Section of Hepatology, Division of Gastroenterology and Hepatology, University of Colorado Denver, Aurora, CO 80045, USA.
Hepatology. 2012 Apr;55(4):1019-29. doi: 10.1002/hep.24752. Epub 2012 Mar 1.
Risk for future clinical outcomes is proportional to the severity of liver disease in patients with chronic hepatitis C virus (HCV). We measured disease severity by quantitative liver function tests (QLFTs) to determine cutoffs for QLFTs that identified patients who were at low and high risk for a clinical outcome. Two hundred and twenty-seven participants in the Hepatitis C Antiviral Long-term Treatment Against Cirrhosis (HALT-C) Trial underwent baseline QLFTs and were followed for a median of 5.5 years for clinical outcomes. QLFTs were repeated in 196 patients at month 24 and in 165 patients at month 48. Caffeine elimination rate (k(elim)), antipyrine (AP) clearance (Cl), MEGX concentration, methionine breath test (MBT), galactose elimination capacity (GEC), dual cholate (CA) clearances and shunt, perfused hepatic mass (PHM), and liver and spleen volumes (by single-photon emission computed tomography) were measured. Baseline QLFTs were significantly worse (P = 0.0017 to P < 0.0001) and spleen volumes were larger (P < 0.0001) in the 54 patients who subsequently experienced clinical outcomes. QLFT cutoffs that characterized patients as "low" and "high risk" for clinical outcome yielded hazard ratios ranging from 2.21 (95% confidence interval [CI]: 1.29-3.78) for GEC to 6.52 (95% CI: 3.63-11.71) for CA clearance after oral administration (Cl(oral)). QLFTs independently predicted outcome in models with Ishak fibrosis score, platelet count, and standard laboratory tests. In serial studies, patients with high-risk results for CA Cl(oral) or PHM had a nearly 15-fold increase in risk for clinical outcome. Less than 5% of patients with "low risk" QLFTs experienced a clinical outcome.
QLFTs independently predict risk for future clinical outcomes. By improving risk assessment, QLFTs could enhance the noninvasive monitoring, counseling, and management of patients with chronic HCV.
在慢性丙型肝炎病毒(HCV)感染患者中,未来临床结局的风险与肝脏疾病的严重程度成正比。我们通过定量肝功能检测(QLFT)来衡量疾病严重程度,以确定 QLFT 的临界值,从而识别出低危和高危临床结局的患者。HALT-C 试验中的 227 名参与者接受了基线 QLFT 检测,并随访中位数为 5.5 年以观察临床结局。196 名患者在第 24 个月和 165 名患者在第 48 个月重复进行了 QLFT 检测。

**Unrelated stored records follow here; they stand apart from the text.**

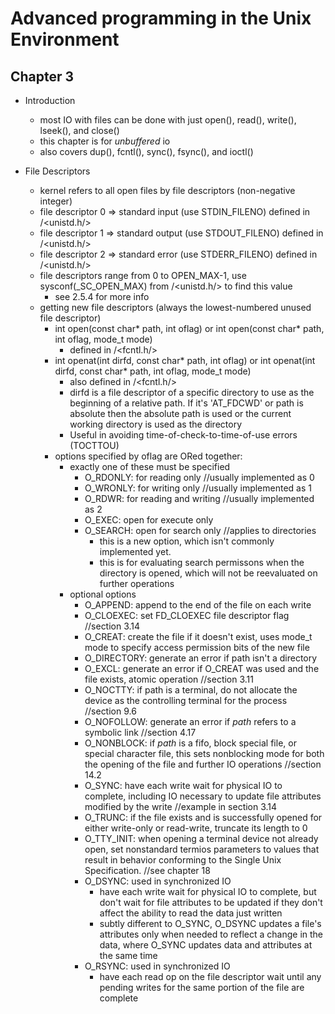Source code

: Advanced programming in the Unix Environment
===

Chapter 3
---
- Introduction
  - most IO with files can be done with just open(), read(), write(), lseek(), and close()
  - this chapter is for *unbuffered* io
  - also covers dup(), fcntl(), sync(), fsync(), and ioctl() 

- File Descriptors
  - kernel refers to all open files by file descriptors (non-negative integer)
  - file descriptor 0 => standard input (use STDIN_FILENO) defined in /<unistd.h/>
  - file descriptor 1 => standard output (use STDOUT_FILENO) defined in /<unistd.h/>
  - file descriptor 2 => standard error (use STDERR_FILENO) defined in /<unistd.h/>
  - file descriptors range from 0 to OPEN_MAX-1, use sysconf(_SC_OPEN_MAX) from /<unistd.h/> to find this value
    - see 2.5.4 for more info
  - getting new file descriptors (always the lowest-numbered unused file descriptor)
    - int open(const char* path, int oflag) or int open(const char* path, int oflag, mode_t mode) 
      - defined in /<fcntl.h/>
    - int openat(int dirfd, const char* path, int oflag) or int openat(int dirfd, const char* path, int oflag, mode_t mode)
      - also defined in /<fcntl.h/>
      - dirfd is a file descriptor of a specific directory to use as the beginning of a relative path.  If it's 'AT_FDCWD' or path is absolute then the absolute path is used or the current working directory is used as the directory
      - Useful in avoiding time-of-check-to-time-of-use errors (TOCTTOU)
    - options specified by oflag are ORed together:
      - exactly one of these must be specified
        - O_RDONLY: for reading only  //usually implemented as 0
        - O_WRONLY: for writing only  //usually implemented as 1
        - O_RDWR: for reading and writing //usually implemented as 2
        - O_EXEC: open for execute only
        - O_SEARCH: open for search only //applies to directories
          - this is a new option, which isn't commonly implemented yet.
          - this is for evaluating search permissons when the directory is opened, which will not be reevaluated on further operations
      - optional options
        - O_APPEND: append to the end of the file on each write
        - O_CLOEXEC: set FD_CLOEXEC file descriptor flag //section 3.14
        - O_CREAT: create the file if it doesn't exist, uses mode_t mode to specify access permission bits of the new file
        - O_DIRECTORY: generate an error if path isn't a directory
        - O_EXCL: generate an error if O_CREAT was used and the file exists, atomic operation //section 3.11
        - O_NOCTTY: if path is a terminal, do not allocate the device as the controlling terminal for the process //section 9.6
        - O_NOFOLLOW: generate an error if *path* refers to a symbolic link //section 4.17
        - O_NONBLOCK: if *path* is a fifo, block special file, or special character file, this sets nonblocking mode for both the opening of the file and further IO operations //section 14.2
        - O_SYNC: have each write wait for physical IO to complete, including IO necessary to update file attributes modified by the write //example in section 3.14
        - O_TRUNC: if the file exists and is successfully opened for either write-only or read-write, truncate its length to 0
        - O_TTY_INIT: when opening a terminal device not already open, set nonstandard termios parameters to values that result in behavior conforming to the Single Unix Specification.  //see chapter 18
        - O_DSYNC: used in synchronized IO
          - have each write wait for physical IO to complete, but don't wait for file attributes to be updated if they don't  affect the ability to read the data just written
          - subtly different to O_SYNC, O_DSYNC updates a file's attributes only when needed to reflect a change in the data, where O_SYNC updates data and attributes at the same time
        - O_RSYNC: used in synchronized IO
          - have each read op on the file descriptor wait until any pending writes for the same portion of the file are complete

检测了咖啡因消除率(k(elim))、安替比林(AP)清除率(Cl)、MEGX 浓度、蛋氨酸呼气试验(MBT)、半乳糖消除能力(GEC)、双重胆酸盐(CA)清除率和分流、灌注肝质量(PHM)以及肝脾体积(通过单光子发射计算机断层扫描)。随后发生临床结局的 54 名患者的基线 QLFT 显著更差(P=0.0017 至 P<0.0001),且脾脏体积更大(P<0.0001)。将患者分为“低危”和“高危”临床结局的 QLFT 临界值,其风险比范围为 GEC 的 2.21(95%置信区间[CI]:1.29-3.78)到 CA 口服清除率(Cl(oral))的 6.52(95%CI:3.63-11.71)。在包含 Ishak 纤维化评分、血小板计数和标准实验室检测的模型中,QLFT 独立预测结局。在系列研究中,CA Cl(oral)或 PHM 高危结果的患者发生临床结局的风险增加近 15 倍。不到 5%的低危 QLFT 患者出现临床结局。
QLFT 独立预测未来临床结局的风险。通过改善风险评估,QLFT 可以增强对慢性 HCV 患者的非侵入性监测、咨询和管理。